Another consideration is how premature it is to worry about optimizing towards the ‘clever’ solutions like FFTs, and problems that have some beautiful symmetry that can be exploited for efficiency. How many actual problems have these clean behaviors? My intuition here is that most problems are not as ‘beautiful’ as the Fourier transform, but that it’s still useful to consider now, because basic things like colinearity and excess architecture size that we know exist in DNNs are strongly connected to this concept – we don’t just want to exploit symmetry, we want to reduce unnecessary asymmetry. The FFT is a nice target that encapsulates both these problems because we have infinite data, is scalable, and has a well understood symmetry.
So let’s get started with the echo example, and assume we have a syscall for print and leaving out string operators for now. There are many ways to write this, but the key is to iterate over the input, copying and printing a character each step. The loop should be a check for the null terminator, followed by an increment pointer, load char from memory to the register, print the register, and then jump back to the start.
Often, we want program correctness first, and efficiency next. But this is not always the case. Consider audio codecs, which are usually lossy because we want a nice balance of efficiency and correctness, even if the correctness is above the threshold. Since it’s hard to get DNNs to be exact for continuous output, (even learning the identity function with zero error is basically impossible), the balance of correctness and efficiency seems better suited for DNNs without special tricks.
If you think about this long enough in the context of genetic programming, it’s possible to see the (flawed) logic in intelligent design advocates against evolution. Irreducible complexity in biological systems is a mirage that disappears when you look closely. And in fact we have rods and cones in front of the optic nerve that reduce visual quality for no good reason other than something analogous to the random initialization that put them there, and it was hard to rearrange them. However, I think it’s a fair argument to suggest that certain complexities aren’t approachable by certain systems. Evolution is sufficient to create humans, but the FFT might be out of reach for the current deep learning paradigm.
Conceptually, the idea of replacing a value that is computed the same way is the idea of referencing another value (that is sin_2f(0) should use the value computed by sin_f(0)).

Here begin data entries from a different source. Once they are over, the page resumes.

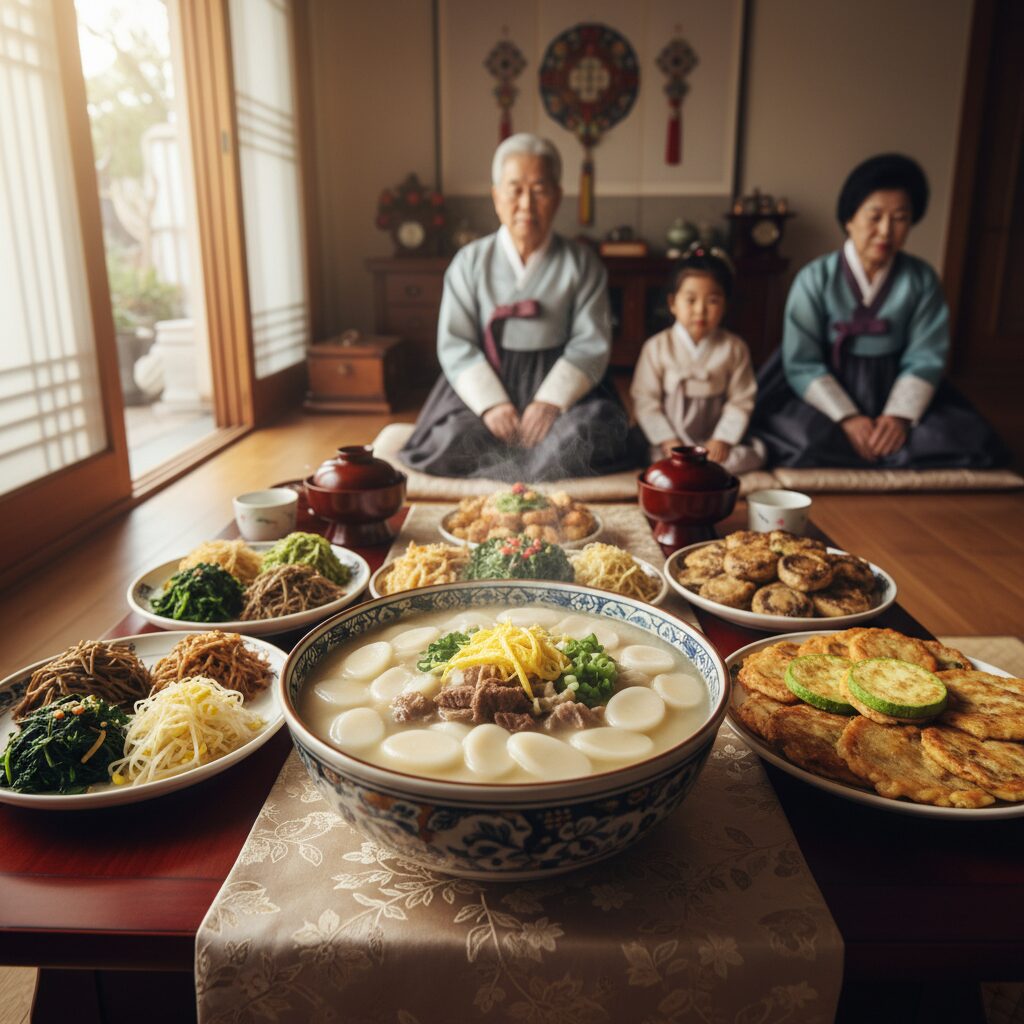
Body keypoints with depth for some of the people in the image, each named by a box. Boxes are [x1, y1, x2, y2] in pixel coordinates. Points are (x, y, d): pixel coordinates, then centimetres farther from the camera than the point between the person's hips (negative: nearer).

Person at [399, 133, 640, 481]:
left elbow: (591, 344, -4)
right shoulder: (470, 262, 3)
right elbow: (455, 344, -3)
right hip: (484, 381, 1)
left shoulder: (582, 264, 3)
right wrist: (491, 404, -19)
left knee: (589, 435, -30)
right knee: (450, 439, -26)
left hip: (561, 382, 0)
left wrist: (550, 401, -20)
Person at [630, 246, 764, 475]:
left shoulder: (734, 348, 1)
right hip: (671, 441, -2)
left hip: (713, 441, 2)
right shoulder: (657, 347, -3)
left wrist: (723, 439, -11)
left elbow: (741, 400, 1)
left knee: (753, 455, -21)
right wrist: (667, 440, -12)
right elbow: (644, 400, -4)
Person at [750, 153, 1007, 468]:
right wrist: (847, 417, -23)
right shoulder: (815, 279, -9)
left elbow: (924, 358, -3)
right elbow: (802, 363, -13)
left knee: (971, 440, -16)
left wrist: (900, 415, -21)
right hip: (828, 392, -2)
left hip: (894, 390, 3)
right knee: (806, 438, -33)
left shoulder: (922, 280, -1)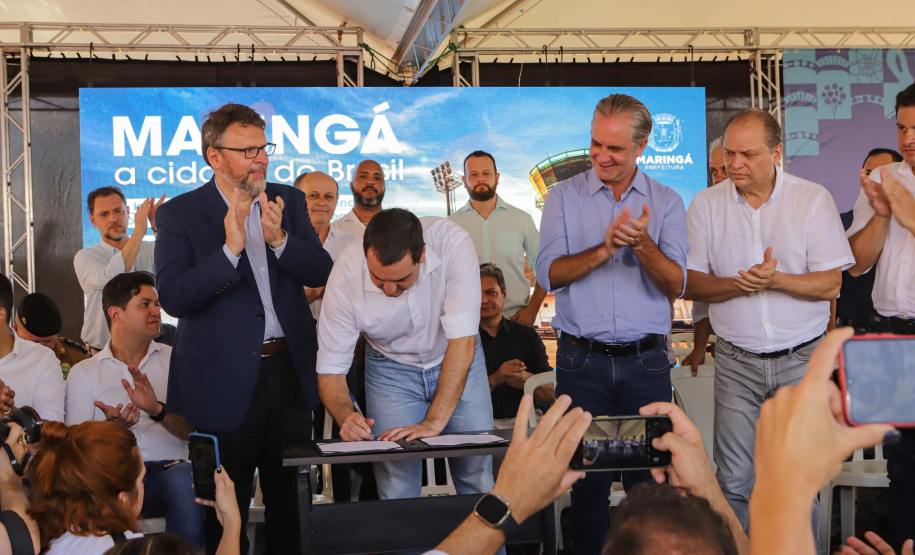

Hyperparameter search like vizier or even grid search are one way of trying to identify the best tradeoff rate-distortion curve. Network architecture search has seemingly lost steam from when it was in full force a few years ago 2018-2021 seemed like a peak. But even these methods were fairly rigid and probably wouldn’t allow the architectural changes to get to the FFT.
All this is to say, I still don’t know of a concrete method to approach this problem, but the concept of learnable references is something that seems like one area that deep learning has trouble with. We can hardcode the architecture to reference other values, such as we do with residual networks or skip connections, but we don’t have a great way of doing this across the entire network, or even within the same matrix. This is not my area, so there’s also a good chance I’m missing some important research here. But it does also seem like a fun area to work in.